Abstract

There is growing evidence that corpus-based computational tools are useful in identifying changes in speech that appear to accompany cognitive decline in Alzheimer's disease (AD). It has long been known that semantic coherence of speech is altered in AD, but only recently have computational tools been developed that allow for cohesion indices to be computed in an automated fashion on larger data sets. To that end, this study examined semantic coherence in persons with AD and healthy controls. Speech transcripts from 81 individuals with probable AD (Mage = 72.7 years, SD = 8.80, 70.4% female) and 61 healthy controls (Mage = 63.9 years, SD = 8.52, 62.3% female) from DementiaBank were analyzed. Machine learning analyses of coherence were conducted, and models evaluated for classification accuracy (i.e., AD vs controls) as well as ROC-AUC. Relationships between coherence indices and MMSE performance were also quantified.
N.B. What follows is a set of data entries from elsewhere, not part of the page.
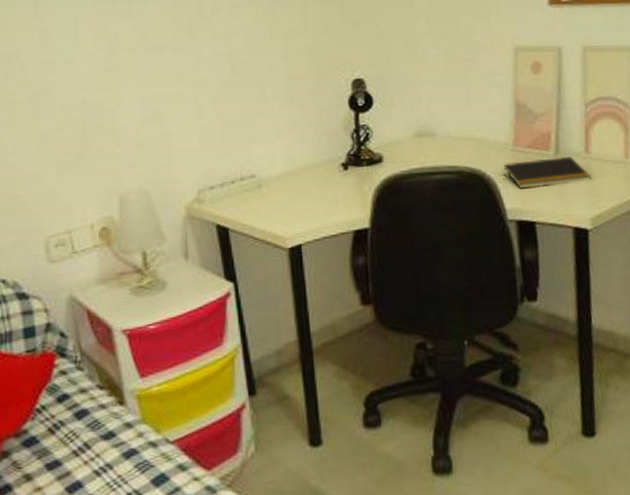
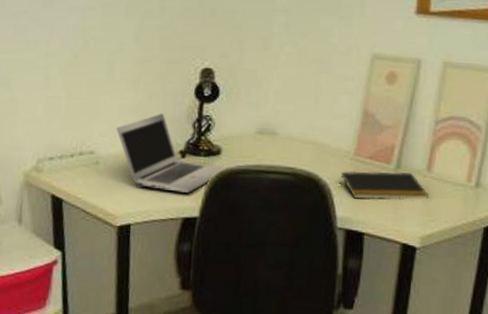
laptop: none [275,128,392,205] -> present [116,113,228,193]

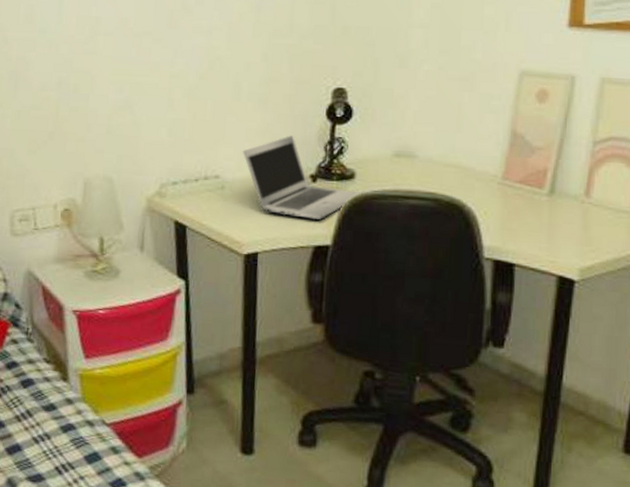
notepad: present [338,171,429,201] -> none [485,196,588,229]

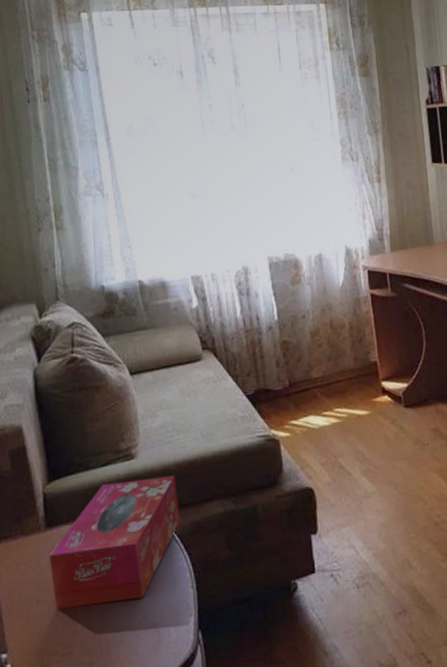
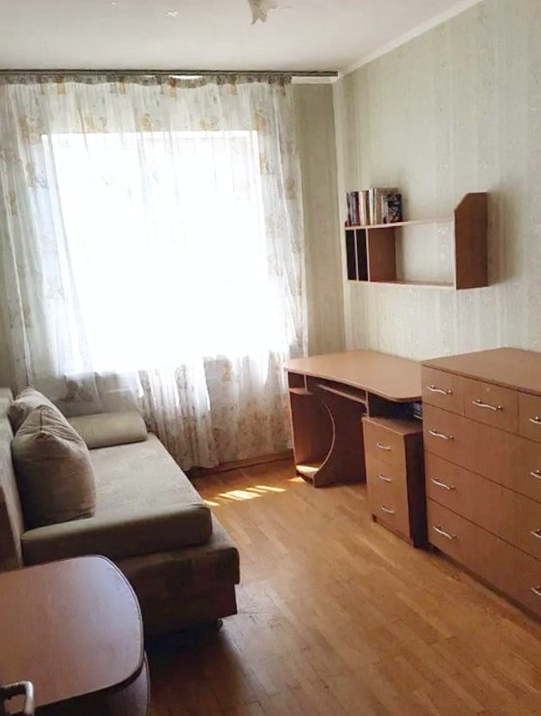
tissue box: present [49,475,181,610] -> none [26,532,130,629]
Though no significant group differences emerged in local semantic coherence among adjacent words, persons with AD produced less globally coherent speech relative to healthy controls. Furthermore, global coherence indices predicted AD diagnoses with accuracy between 75% and 78% and were significantly associated with MMSE scores. These findings suggest that automated measures of global coherence can distinguish individuals with AD from healthy controls, which may point to eventual diagnostic utility in clinical settings.